Le plafonnement des indemnités de licenciement sans cause réelle et sérieuse pousse les salariés à identifier d’autres chefs de préjudice que la perte d’emploi réparée par l’indemnité plafonnée. Il était déjà fréquent, avant 2017, que le salarié ajoute à sa demande en licenciement sans cause réelle et sérieuse, une demande de dommages et intérêts pour licenciement vexatoire. Ce cumul de demandes devrait être plus fréquent encore dans les années à venir. Et pour cause ! Il est de jurisprudence constante que l’on est en présence de préjudices distincts, et que par conséquent, les dommages et intérêts se cumulent, permettant au salarié d’obtenir davantage que le plafond. S’il est acquis que le salarié licencié sans cause réelle et sérieuse peut donc prétendre, en sus, à des dommages et intérêts pour licenciement vexatoire, qu’en est-il du salarié dont le licenciement est justifié, de surcroit lorsque cette justification repose sur une faute grave?

C’est à cette question que la Chambre sociale de la Cour de cassation vient de répondre dans une décision rendue le 16 décembre 2020.

En l’espèce, un responsable de bar licencié pour faute grave présente une demande de dommages et intérêts en réparation du préjudice moral causé par les circonstances de la rupture. Le salarié reproche à son employeur de s’être répandu en public sur les motifs du licenciement en prétendant qu’il prenait de la drogue et qu’il était un voleur. La cour d’appel avait refusé de faire droit à la demande du salarié et voit son arrêt censuré par la Cour de cassation au motif que « même lorsqu’il est justifié par une faute grave du salarié, le licenciement peut causer à celui-ci, en raison des circonstances vexatoires qui l’ont accompagné, un préjudice dont il est fondé à demander réparation ».
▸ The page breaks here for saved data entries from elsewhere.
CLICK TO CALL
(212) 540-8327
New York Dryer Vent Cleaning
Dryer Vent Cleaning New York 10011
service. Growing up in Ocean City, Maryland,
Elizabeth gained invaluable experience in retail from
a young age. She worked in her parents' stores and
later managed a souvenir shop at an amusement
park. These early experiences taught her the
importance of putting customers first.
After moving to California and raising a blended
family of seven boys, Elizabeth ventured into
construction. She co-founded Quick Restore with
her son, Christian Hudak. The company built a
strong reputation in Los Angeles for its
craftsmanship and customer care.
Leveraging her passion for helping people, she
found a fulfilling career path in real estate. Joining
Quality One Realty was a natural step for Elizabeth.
La solution ne surprend pas dans la mesure où la Cour de cassation énonçait déjà en 2013 que « le bien-fondé d'une demande de dommages-intérêts à raison des conditions vexatoires de la rupture du contrat de travail est indépendante du bien-fondé de celle-ci » (Cass. soc., 10 juillet 2013, n° 12-19.740).

Pour autant, demeurait encore une incertitude lorsque l’existence de la faute grave commise par le salarié licencié était retenue par les juges.
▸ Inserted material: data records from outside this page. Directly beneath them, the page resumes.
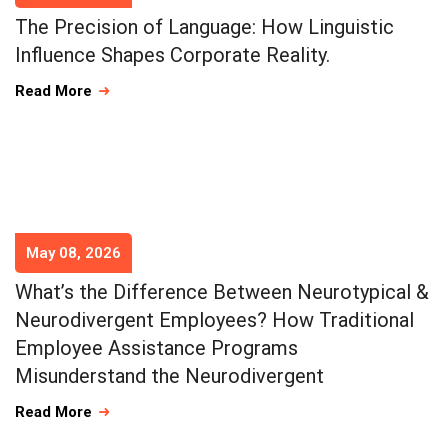
The Precision of Language: How Linguistic
Influence Shapes Corporate Reality.
Read More
May 08, 2026
What’s the Difference Between Neurotypical &
Neurodivergent Employees? How Traditional
Employee Assistance Programs
Misunderstand the Neurodivergent
Read More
C’est cette incertitude que la décision rendue le 16 décembre dernier lève très clairement en en énonçant que « même lorsqu’il est justifié par une faute grave du salarié, le licenciement peut causer à celui-ci, en raison des circonstances vexatoires qui l’ont accompagné, un préjudice dont il est fondé à demander réparation ».

Il n’en demeure pas moins que l’admission du licenciement vexatoire est rare, les juges étant au global réticents à admettre l’existence d’un préjudice distinct de celui lié à la perte d’emploi.

Il faudra encore un peu de temps pour vérifier si la mise en place du plafonnement des indemnités prud’homales entraine un infléchissement de la jurisprudence.